As metodologias de desenvolvimento foram criadas visando coordenar esforços, estabelecer ordem, padrões e técnicas. Entre as melhores metodologias estão O Guia do Conjunto de Conhecimentos em Gerenciamento de Projetos (PMBOK) do Project Manager Institute (PMI), o Capability Maturity Model (CMM) e o modelo brasileiro desenvolvido pela SOFTEX baseado no CMMI chamado de Melhoria de Processo do Software Brasileiro (MPS.BR).

Por essas metodologias serem bastante completas, o seu uso, muitas vezes, se torna difícil em pequenas empresas ou pequenos grupos de programadores. Entretanto, por menor que seja o grupo ou a empresa, o desenvolvimento de sistemas em equipe requer uma série de cuidados para que o trabalho de um não seja refeito ou alterado erroneamente por outro membro do time.

Este artigo mostrará uma série de pequenas dicas e ferramentas, muitas delas retiradas dos modelos já citados, que visam facilitar o trabalho em grupo e, mais do que isso, garantir que o grupo trabalhe de forma correta e gere ao final do processo um produto de qualidade.

Divisão de tarefas

O fator fundamental para que o trabalho em equipe obtenha sucesso é a correta divisão das tarefas. A forma mais correta a ser seguida na divisão é tentar atender a duas afirmações: cada um deve fazer aquilo que sabe (assim não haverá necessidade de tempo de aprendizado) e sempre que possível deve fazer sozinho (a divisão de uma tarefa entre duas ou mais pessoas, muitas vezes obriga um dos membros da equipe a ficar parado esperando pela finalização do trabalho do outro).

Por exemplo, suponha um determinado sistema que usa funções que estão num Web Service. Pode-se designar um programador experiente para codificar as classes e exportá-las como Web Services e passar a construção das telas e dos módulos locais (processos bem mais simples) para programadores com menor experiência ou até mesmo para estagiários.

A divisão correta das atividades do projeto traz benefícios como a economia com programadores, pois não é necessário manter um time inteiro de profissionais experientes, e facilidades no controle de versão e na gerência da segurança (no exemplo dado, os profissionais com menor experiência não precisariam ter acesso aos fontes das classes por exemplo).

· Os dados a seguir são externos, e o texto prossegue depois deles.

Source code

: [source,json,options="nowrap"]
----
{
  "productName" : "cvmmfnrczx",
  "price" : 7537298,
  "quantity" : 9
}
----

Para finalizar, é preciso que os membros da equipe saibam exatamente quem faz o que no projeto. Esse artigo traz uma seção intitulada Matriz de Designação de Responsabilidades que trata sobre o assunto.

Documentação da Análise

O projeto de um novo software começa sempre pela análise. Bem, ao menos deveria começar! É por essa razão que se diz que a documentação é a base de qualquer trabalho de desenvolvimento.

Os softwares possuem um ciclo de vida com constantes alterações. A documentação é um importante instrumento a ser utilizado para manter o histórico, pois conta toda a história do aplicativo, desde sua concepção, passando pelo desenvolvimento e chegando até o acompanhamento da manutenção.

Pode parecer desnecessário fazer tais afirmações já que elas são de senso comum, mas muitas vezes essa fase não é concluída em sua plenitude para que sobre mais tempo para a fase de programação.

Entretanto para que a documentação possa cumprir o seu papel, ela necessita ser elaborada durante cada uma das fases de desenvolvimento e ser atualizada sempre que houver uma modificação, independente da metodologia adotada pela empresa. Deve ser vista como uma ferramenta de auxílio a ser utilizada por todas as pessoas envolvidas no processo e não como uma obrigação a mais.